We were approaching the Mexican Border, marking the end of our journey. I began to feel self-conscious of my decision to carry the rock and stone. What if she just didn’t get it? What if I could not put into words what it meant to give her these rocks and why? What if she thought the whole idea was ridiculous. Why would someone weigh themselves down so much, intentionally? Then I assured myself of her understanding. She would think this is the most wonderful thing in the world. I still was not sure.
On November 7 we hiked into Mexico, completing the Continental Divide Trail. I decided not to ask her at the border. We were celebrating with other people and I wanted it to just be the two of us. Besides, finishing the CDT is enough excitement for one day. I knew that Donna and I were going to spend a couple of days at some hot springs on the Gila River. This would be the perfect romantic place to surprise her.
It was a cold and clear night. We both warmed ourselves by a fire that I had built. Donna was totally relaxed and peaceful. I on the other hand was becoming nervous. I had tried to call her father to ask for her hand in marriage. I could never get away from Donna to sneak around and successfully connect with him on the phone. Sorry Pops, but I could not miss this perfect moment. The stars cast a light onto the cliffs rising above the Gila River beside us. The fire smelled wonderful and shone on her beautiful face.

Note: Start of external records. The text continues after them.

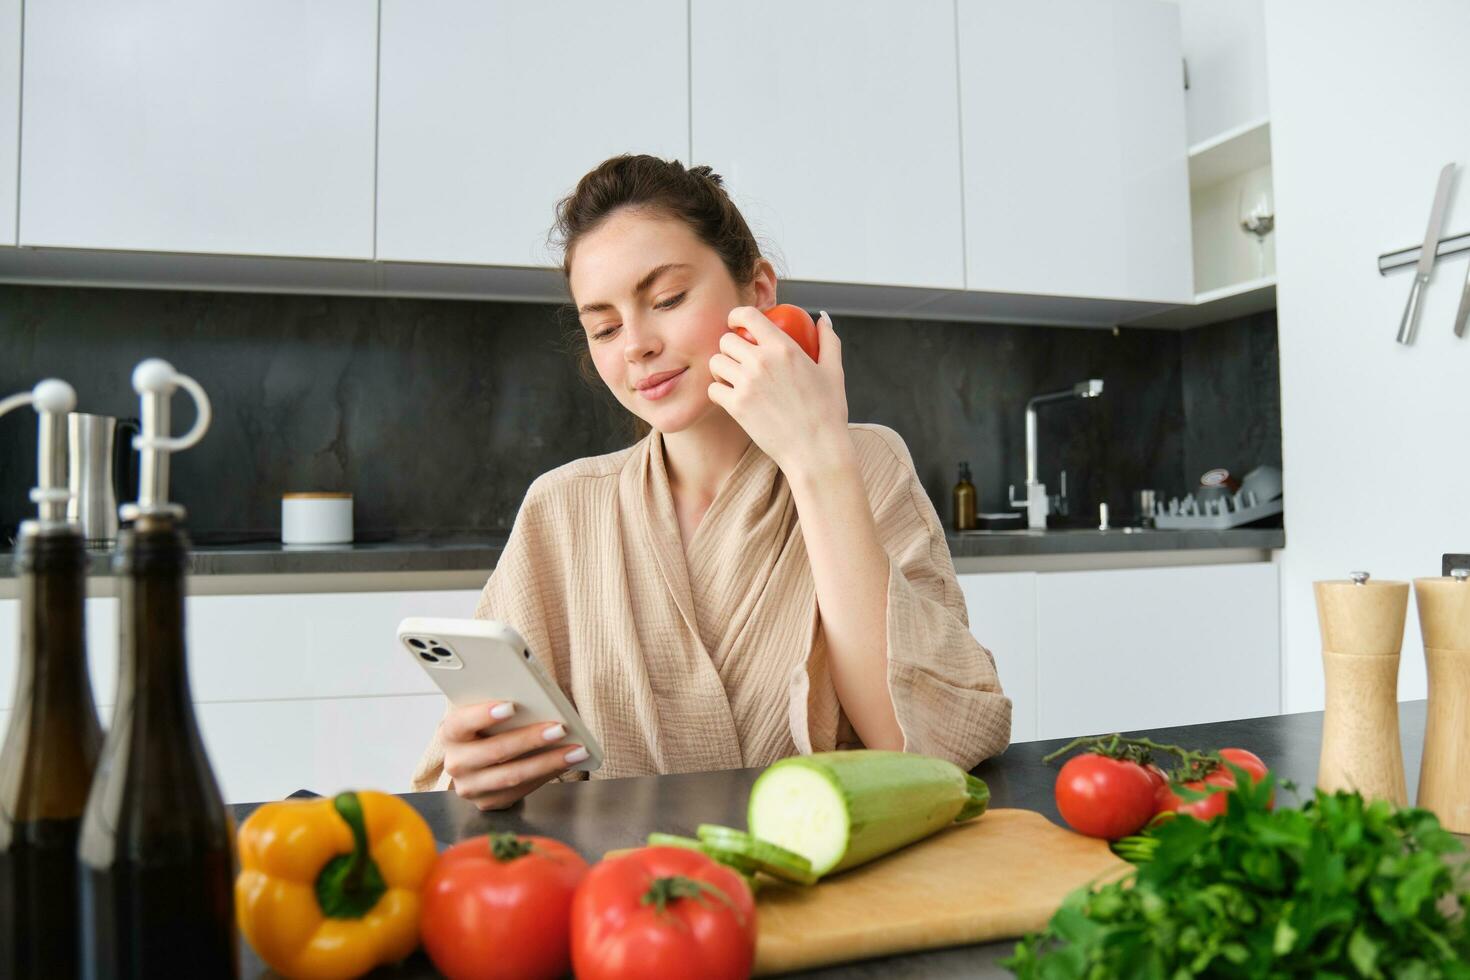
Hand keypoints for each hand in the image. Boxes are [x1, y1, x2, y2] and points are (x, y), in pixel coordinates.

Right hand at [439, 701, 588, 810]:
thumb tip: (536, 699)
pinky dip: (547, 774)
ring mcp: (470, 787)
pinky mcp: (488, 803)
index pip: (462, 723)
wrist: (476, 758)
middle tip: (560, 728)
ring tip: (576, 750)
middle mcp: (456, 763)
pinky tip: (567, 762)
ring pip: (513, 775)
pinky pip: (521, 790)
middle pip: (495, 751)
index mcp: (450, 733)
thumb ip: (501, 704)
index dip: (483, 714)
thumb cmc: (487, 726)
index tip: (511, 705)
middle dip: (531, 739)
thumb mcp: (485, 712)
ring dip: (548, 761)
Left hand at [707, 308, 848, 474]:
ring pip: (715, 362)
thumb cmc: (828, 412)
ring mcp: (746, 384)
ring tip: (731, 377)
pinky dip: (719, 392)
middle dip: (729, 346)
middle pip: (726, 340)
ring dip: (721, 368)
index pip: (748, 316)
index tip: (736, 324)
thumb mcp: (834, 371)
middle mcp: (761, 362)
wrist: (817, 450)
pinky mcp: (736, 407)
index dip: (736, 316)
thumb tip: (823, 320)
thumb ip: (828, 341)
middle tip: (737, 357)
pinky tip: (730, 396)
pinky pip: (713, 389)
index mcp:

I retrieved the rock and stone from their hiding place. Finally after all these months, the time had come. I exhaled deeply and sat beside her and the flames. I began to tell her the story of the rock and the stone. It turned out that I did not have to re- explain anything. She understood completely why I had done this and why she was getting a rock instead of a diamond ring and she was loving it! She was in total disbelief, the good kind. She assured me that this meant so much to her. The tears were streaming down both of our faces as we laughed and embraced. She said YES!